Malcolm X) This creativity in language helped build the Black Muslim Movement in the

United States. In his "Definition of a Revolution" speech, delivered in November 1963,

Malcolm X openly justifies violence as a way of gaining equality. "And if it is right for

America to draft us and teach us how to be violent in defence of the country, then

isn't it right for you and me to do whatever is necessary to defend our own people right

here in this country," (pg. 253, Malcolm X: The man and his times). He encouraged

blacks to hate white America and to revolt against them. "Revolution is bloody,

revolution is hostile, revolution knows no compromise, revolution overturns and destroys

everything that gets in its way," (pg. 255, Malcolm X: The man and his times).
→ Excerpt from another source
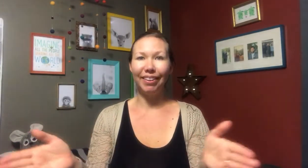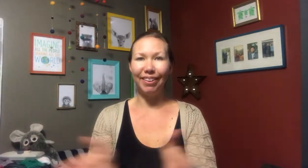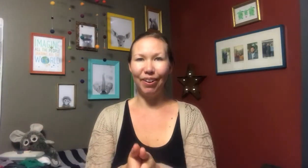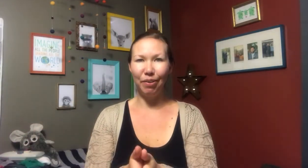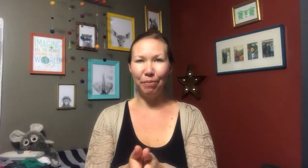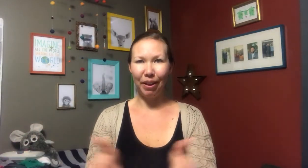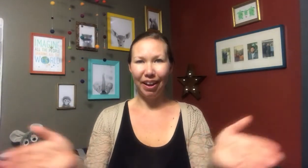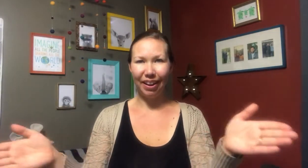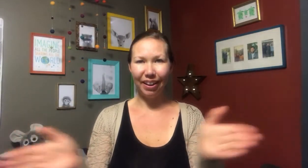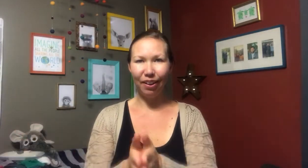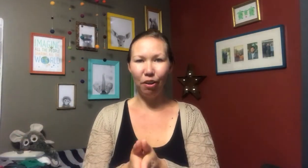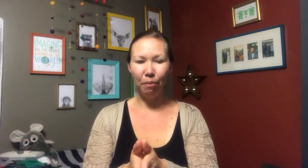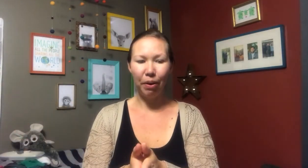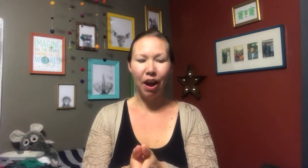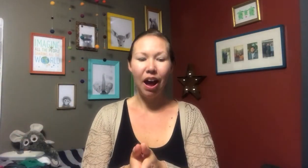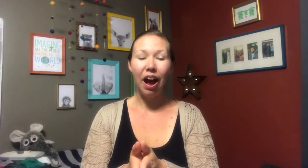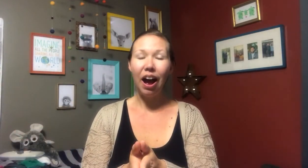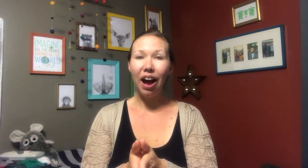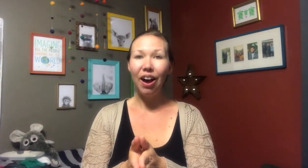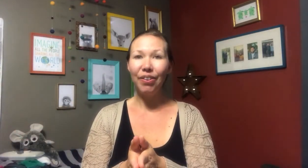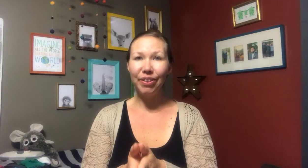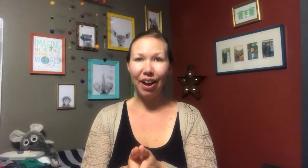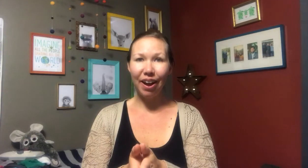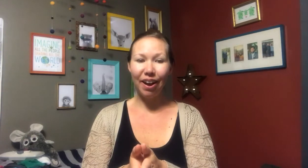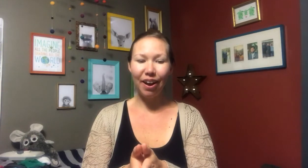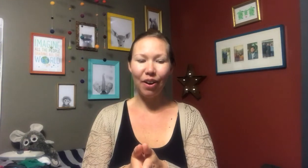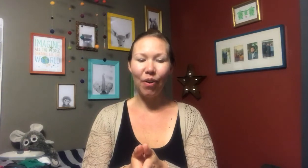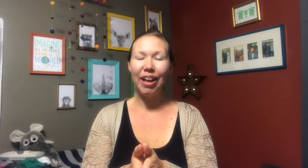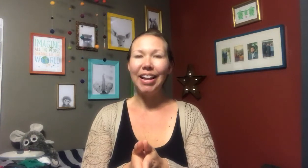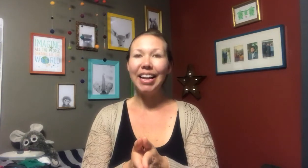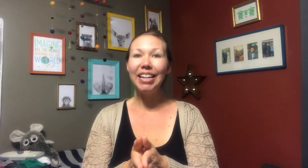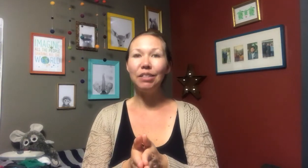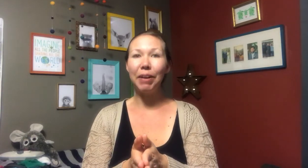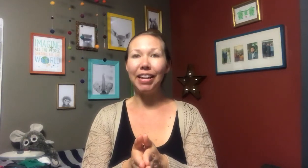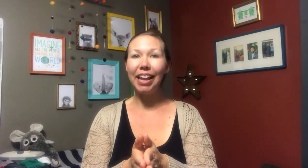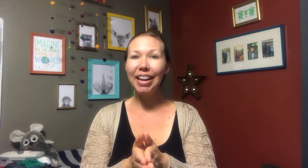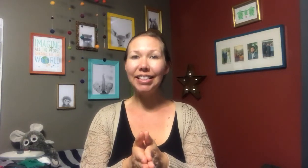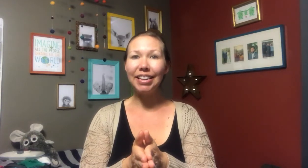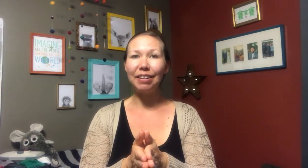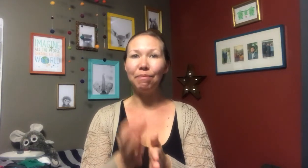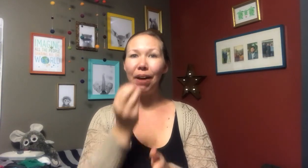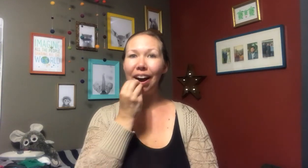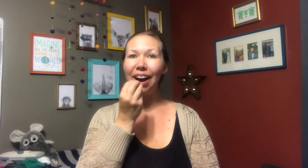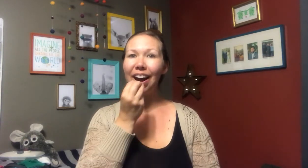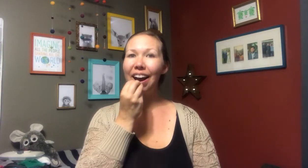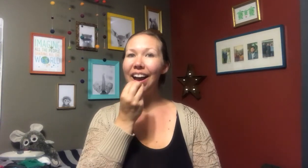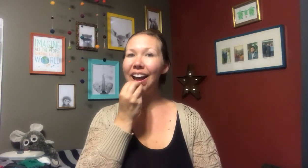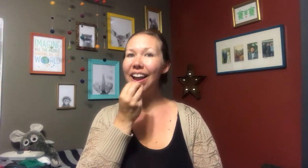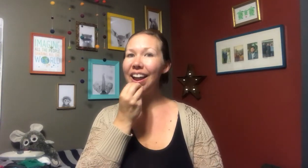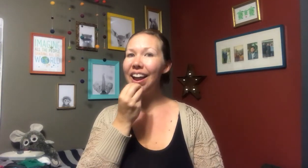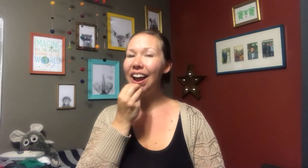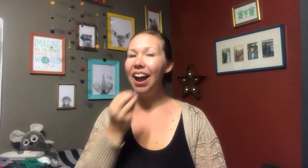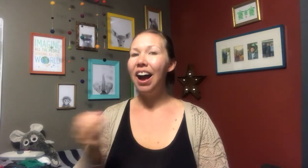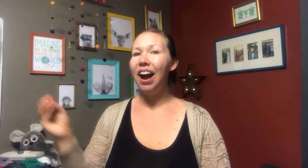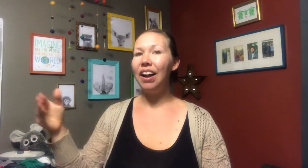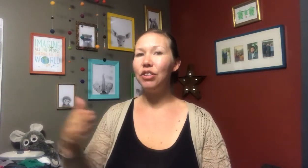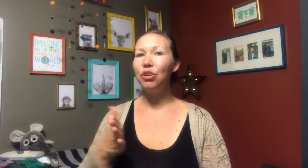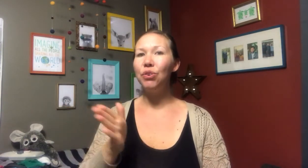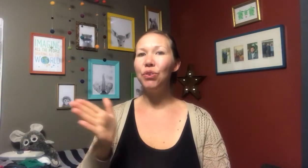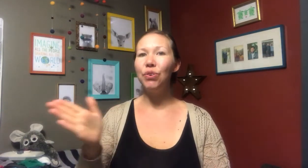gulp, gulp. Oh no, it's been eaten by a tuna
In his

speech "God's Judgement of White America", delivered on December 1, 1963, Malcolm X

again promoted his separatist philosophy. "America must set aside some separate

territory here in the Western Hemisphere where the two races can live apart from each

other, since we certainly don't get along peacefully while we are here together," (pg.

287, Malcolm X: The man and his times) After Malcolm X's pilgrimage to Mecca in 1964,

he reappraised white America and modified somewhat his racist and anti-white beliefs.

This change is reflected in his "Communication and Reality" spoken to the American

Domestic Peace Corps. "I am against any form of racism. We are all against racism. I

believe in Allah. I believe in the brotherhood of man, all men, but I do not believe in the

brotherhood with anybody who does not want brotherhood with me," (pg. 289, Malcolm

X: The man and his times) Martin Luther King was an equally strong speaker. However,

most of his speeches were given to encourage white and black people to work together

for racial harmony. He especially wanted to teach impressionable black youth that

equality could be gained through non-violent methods. These ideals are reflected in his

famous "I have a dream" speech, where King addressed to over 250 000 people. In this

speech, King urges black people to never forget their dreams. King preaches that in the

eyes of God, the blacks are as good as any other race and should be treated as equals.

"I have a dream that one day every valley will be exalted, every hill and mountain shall

be made low, the rough places shall be made plain, and the crooked places shall be

made straight, and the glory of the lord shall be revealed, and all shall see it together,"

(Internet, Martin Luther King's I Have a Dream speech) Unlike Malcolm X, King does not

incite his followers to riot and hate, but encourages his followers to remember that all

people are God's children and that hopefully one day all American can join together to

sing "My country tis of thee, Sweet land of liberty, of thee I sing." King's eventual

disillusionment became because of the lack of success the blacks were making in

America. This discomfort is reflected in his "A time to break the silence" speech. In this

speech, he openly condemns American involvement in the Vietnam war. He preaches

that America should solve its own racial and social problems before sending vulnerable

young men, especially black men, to fight other country's battles. "So we have been

respectfully forced with the cruel irony of watching Negroes and white boys on TV

screens as they kill and die together for a nation that has been unable to sit them

together in the same schools," (Internet, A time to break the silence speech)

Malcolm X and Martin Luther King are both remembered as leaders who fought for a

difference in black America. Both tried to bring hope to blacks in the United States.

They also tried to instil within blacks power and strength so they could rise above all

the hatred that surrounded them, but both of them had very different ways of

promoting their message. Malcolm X had a much more extremist approach. Many say

that this approach came from his neglectful childhood and early adulthood. King had a

much more calm approach. Some have said that this non-violent approach came from

his safe, middle-class environment. Even though they were different in addressing their

messages about black respect and pride, they both had the same goal in mind. That

goal was to achieve equality between all races.